## Exercise instructions
Without the pictures, print each of the records below exactly as it appears.

[Records from a data collection]
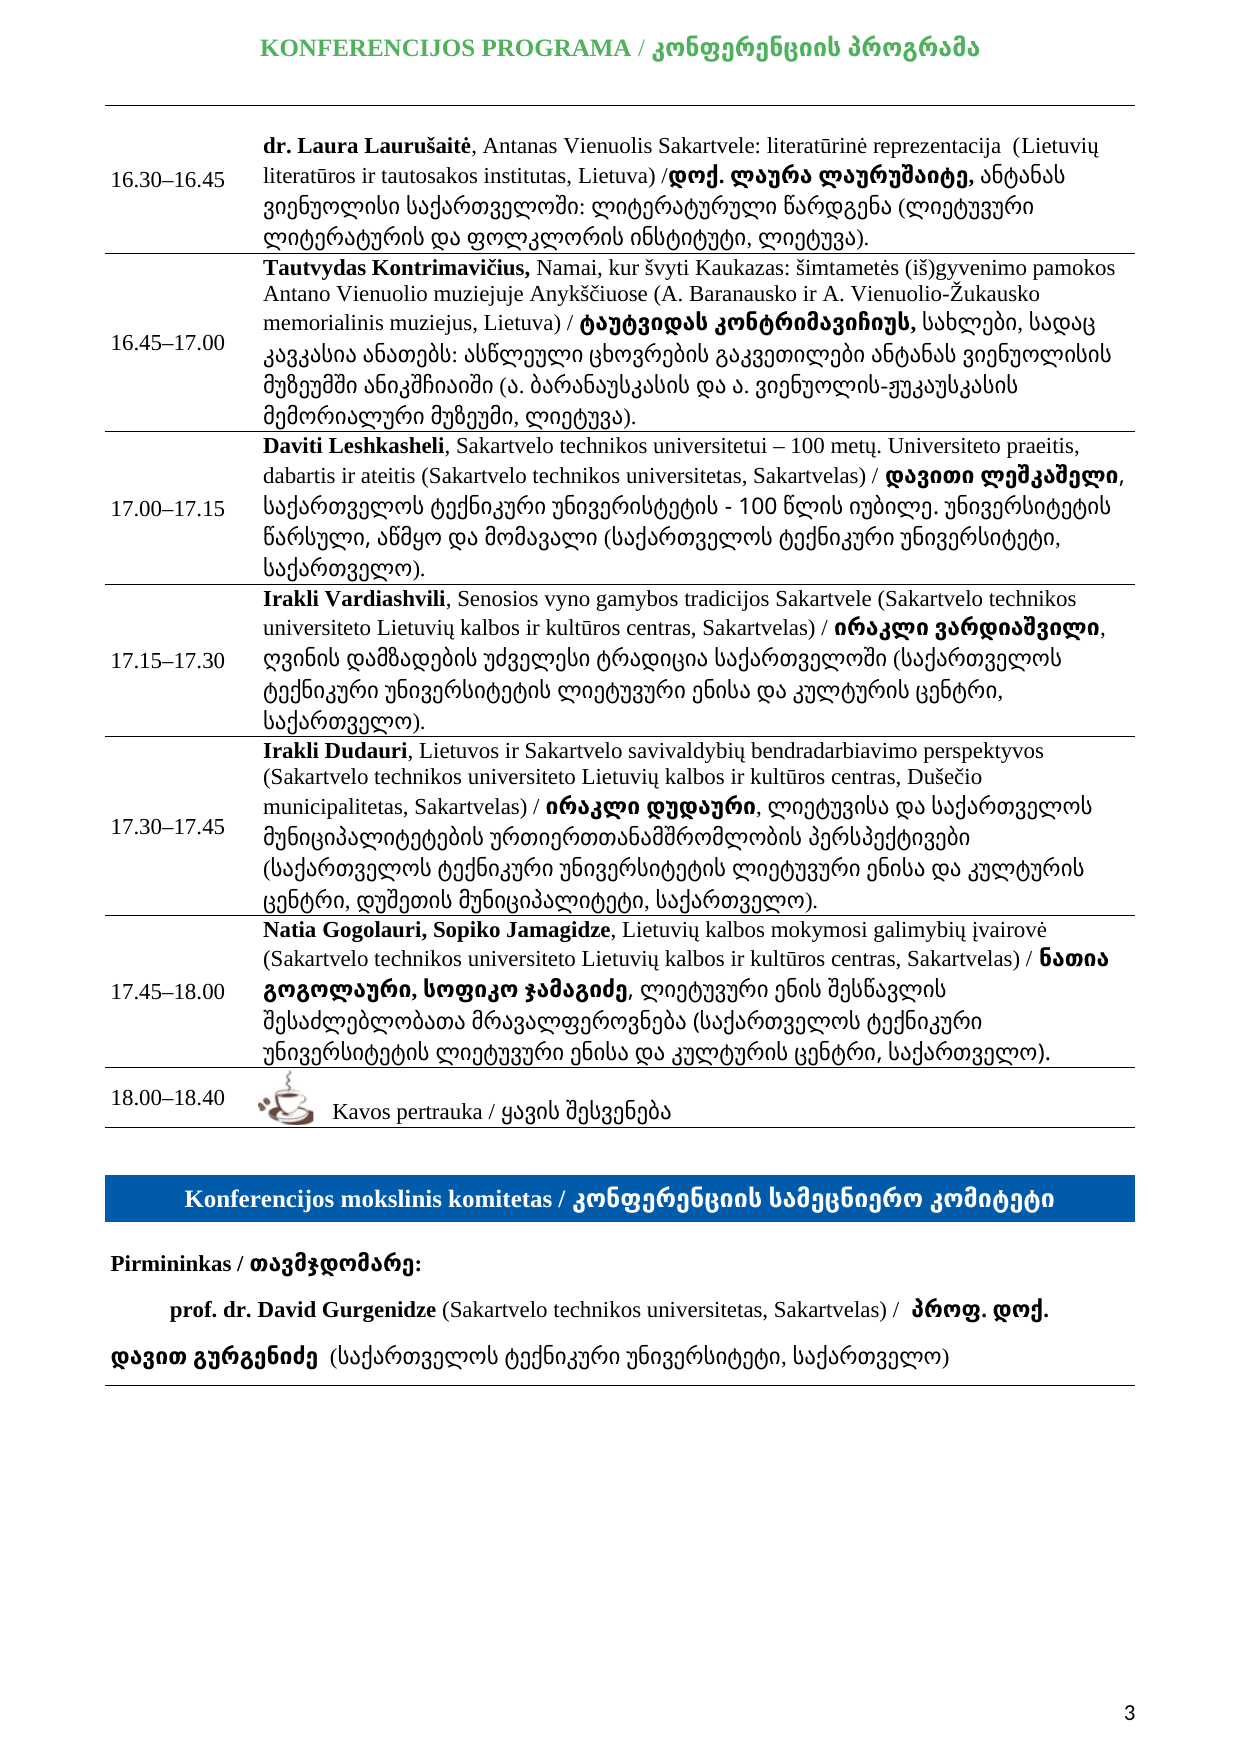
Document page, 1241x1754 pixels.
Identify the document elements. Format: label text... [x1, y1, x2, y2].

table_cell 16.30–16.45 [105, 106, 257, 252]
picture [256, 1070, 314, 1123]
table_cell 17.45–18.00 [105, 916, 257, 1067]
table_header Konferencijos mokslinis komitetas / კონფერენციის სამეცნიერო კომიტეტი [105, 1175, 1135, 1222]
table_cell 18.00–18.40 [105, 1068, 257, 1127]
table_cell Irakli Dudauri, Lietuvos ir Sakartvelo savivaldybių bendradarbiavimo perspektyvos (Sakartvelo technikos universiteto Lietuvių kalbos ir kultūros centras, Dušečio municipalitetas, Sakartvelas) / ირაკლი დუდაური, ლიეტუვისა და საქართველოს მუნიციპალიტეტების ურთიერთთანამშრომლობის პერსპექტივები (საქართველოს ტექნიკური უნივერსიტეტის ლიეტუვური ენისა და კულტურის ცენტრი, დუშეთის მუნიციპალიტეტი, საქართველო). [257, 737, 1135, 915]
table_cell Daviti Leshkasheli, Sakartvelo technikos universitetui – 100 metų. Universiteto praeitis, dabartis ir ateitis (Sakartvelo technikos universitetas, Sakartvelas) / დავითი ლეშკაშელი, საქართველოს ტექნიკური უნივერისტეტის - 100 წლის იუბილე. უნივერსიტეტის წარსული, აწმყო და მომავალი (საქართველოს ტექნიკური უნივერსიტეტი, საქართველო). [257, 432, 1135, 584]
table_cell Natia Gogolauri, Sopiko Jamagidze, Lietuvių kalbos mokymosi galimybių įvairovė (Sakartvelo technikos universiteto Lietuvių kalbos ir kultūros centras, Sakartvelas) / ნათია გოგოლაური, სოფიკო ჯამაგიძე, ლიეტუვური ენის შესწავლის შესაძლებლობათა მრავალფეროვნება (საქართველოს ტექნიკური უნივერსიტეტის ლიეტუვური ენისა და კულტურის ცენტრი, საქართველო). [257, 916, 1135, 1067]
table_cell Tautvydas Kontrimavičius, Namai, kur švyti Kaukazas: šimtametės (iš)gyvenimo pamokos Antano Vienuolio muziejuje Anykščiuose (A. Baranausko ir A. Vienuolio-Žukausko memorialinis muziejus, Lietuva) / ტაუტვიდას კონტრიმავიჩიუს, სახლები, სადაც კავკასია ანათებს: ასწლეული ცხოვრების გაკვეთილები ანტანას ვიენუოლისის მუზეუმში ანიკშჩიაიში (ა. ბარანაუსკასის და ა. ვიენუოლის-ჟუკაუსკასის მემორიალური მუზეუმი, ლიეტუვა). [257, 254, 1135, 431]
table_cell 17.00–17.15 [105, 432, 257, 584]
table_cell 16.45–17.00 [105, 254, 257, 431]
table_cell 17.30–17.45 [105, 737, 257, 915]
table_cell dr. Laura Laurušaitė, Antanas Vienuolis Sakartvele: literatūrinė reprezentacija (Lietuvių literatūros ir tautosakos institutas, Lietuva) /დოქ. ლაურა ლაურუშაიტე, ანტანას ვიენუოლისი საქართველოში: ლიტერატურული წარდგენა (ლიეტუვური ლიტერატურის და ფოლკლორის ინსტიტუტი, ლიეტუვა). [257, 106, 1135, 252]
table_cell Irakli Vardiashvili, Senosios vyno gamybos tradicijos Sakartvele (Sakartvelo technikos universiteto Lietuvių kalbos ir kultūros centras, Sakartvelas) / ირაკლი ვარდიაშვილი, ღვინის დამზადების უძველესი ტრადიცია საქართველოში (საქართველოს ტექნიკური უნივერსიტეტის ლიეტუვური ენისა და კულტურის ცენტრი, საქართველო). [257, 585, 1135, 736]
table_cell Pirmininkas / თავმჯდომარე: prof. dr. David Gurgenidze (Sakartvelo technikos universitetas, Sakartvelas) / პროფ. დოქ. დავით გურგენიძე (საქართველოს ტექნიკური უნივერსიტეტი, საქართველო) [105, 1222, 1135, 1385]
table_cell 17.15–17.30 [105, 585, 257, 736]
table_cell Kavos pertrauka / ყავის შესვენება [257, 1068, 1135, 1127]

## Result of this task
Document page, 1241x1754 pixels.
Identify the document elements. Format: label text... [x1, y1, x2, y2].

table_cell 16.30–16.45 [105, 106, 257, 252]
picture [256, 1070, 314, 1123]
table_cell 17.45–18.00 [105, 916, 257, 1067]
table_header Konferencijos mokslinis komitetas / კონფერენციის სამეცნიერო კომიტეტი [105, 1175, 1135, 1222]
table_cell 18.00–18.40 [105, 1068, 257, 1127]
table_cell Irakli Dudauri, Lietuvos ir Sakartvelo savivaldybių bendradarbiavimo perspektyvos (Sakartvelo technikos universiteto Lietuvių kalbos ir kultūros centras, Dušečio municipalitetas, Sakartvelas) / ირაკლი დუდაური, ლიეტუვისა და საქართველოს მუნიციპალიტეტების ურთიერთთანამშრომლობის პერსპექტივები (საქართველოს ტექნიკური უნივერსიტეტის ლიეტუვური ენისა და კულტურის ცენტრი, დუშეთის მუნიციპალიტეტი, საქართველო). [257, 737, 1135, 915]
table_cell Daviti Leshkasheli, Sakartvelo technikos universitetui – 100 metų. Universiteto praeitis, dabartis ir ateitis (Sakartvelo technikos universitetas, Sakartvelas) / დავითი ლეშკაშელი, საქართველოს ტექნიკური უნივერისტეტის - 100 წლის იუბილე. უნივერსიტეტის წარსული, აწმყო და მომავალი (საქართველოს ტექნიკური უნივერსიტეტი, საქართველო). [257, 432, 1135, 584]
table_cell Natia Gogolauri, Sopiko Jamagidze, Lietuvių kalbos mokymosi galimybių įvairovė (Sakartvelo technikos universiteto Lietuvių kalbos ir kultūros centras, Sakartvelas) / ნათია გოგოლაური, სოფიკო ჯამაგიძე, ლიეტუვური ენის შესწავლის შესაძლებლობათა მრავალფეროვნება (საქართველოს ტექნიკური უნივერსიტეტის ლიეტუვური ენისა და კულტურის ცენტრი, საქართველო). [257, 916, 1135, 1067]
table_cell Tautvydas Kontrimavičius, Namai, kur švyti Kaukazas: šimtametės (iš)gyvenimo pamokos Antano Vienuolio muziejuje Anykščiuose (A. Baranausko ir A. Vienuolio-Žukausko memorialinis muziejus, Lietuva) / ტაუტვიდას კონტრიმავიჩიუს, სახლები, სადაც კავკასია ანათებს: ასწლეული ცხოვრების გაკვეთილები ანტანას ვიენუოლისის მუზეუმში ანიკშჩიაიში (ა. ბარანაუსკასის და ა. ვიენუოლის-ჟუკაუსკასის მემორიალური მუზეუმი, ლიეტუვა). [257, 254, 1135, 431]
table_cell 17.00–17.15 [105, 432, 257, 584]
table_cell 16.45–17.00 [105, 254, 257, 431]
table_cell 17.30–17.45 [105, 737, 257, 915]
table_cell dr. Laura Laurušaitė, Antanas Vienuolis Sakartvele: literatūrinė reprezentacija (Lietuvių literatūros ir tautosakos institutas, Lietuva) /დოქ. ლაურა ლაურუშაიტე, ანტანას ვიენუოლისი საქართველოში: ლიტერატურული წარდგენა (ლიეტუვური ლიტერატურის და ფოლკლორის ინსტიტუტი, ლიეტუვა). [257, 106, 1135, 252]
table_cell Irakli Vardiashvili, Senosios vyno gamybos tradicijos Sakartvele (Sakartvelo technikos universiteto Lietuvių kalbos ir kultūros centras, Sakartvelas) / ირაკლი ვარდიაშვილი, ღვინის დამზადების უძველესი ტრადიცია საქართველოში (საქართველოს ტექნიკური უნივერსიტეტის ლიეტუვური ენისა და კულტურის ცენტრი, საქართველო). [257, 585, 1135, 736]
table_cell Pirmininkas / თავმჯდომარე: prof. dr. David Gurgenidze (Sakartvelo technikos universitetas, Sakartvelas) / პროფ. დოქ. დავით გურგენიძე (საქართველოს ტექნიკური უნივერსიტეტი, საქართველო) [105, 1222, 1135, 1385]
table_cell 17.15–17.30 [105, 585, 257, 736]
table_cell Kavos pertrauka / ყავის შესვენება [257, 1068, 1135, 1127]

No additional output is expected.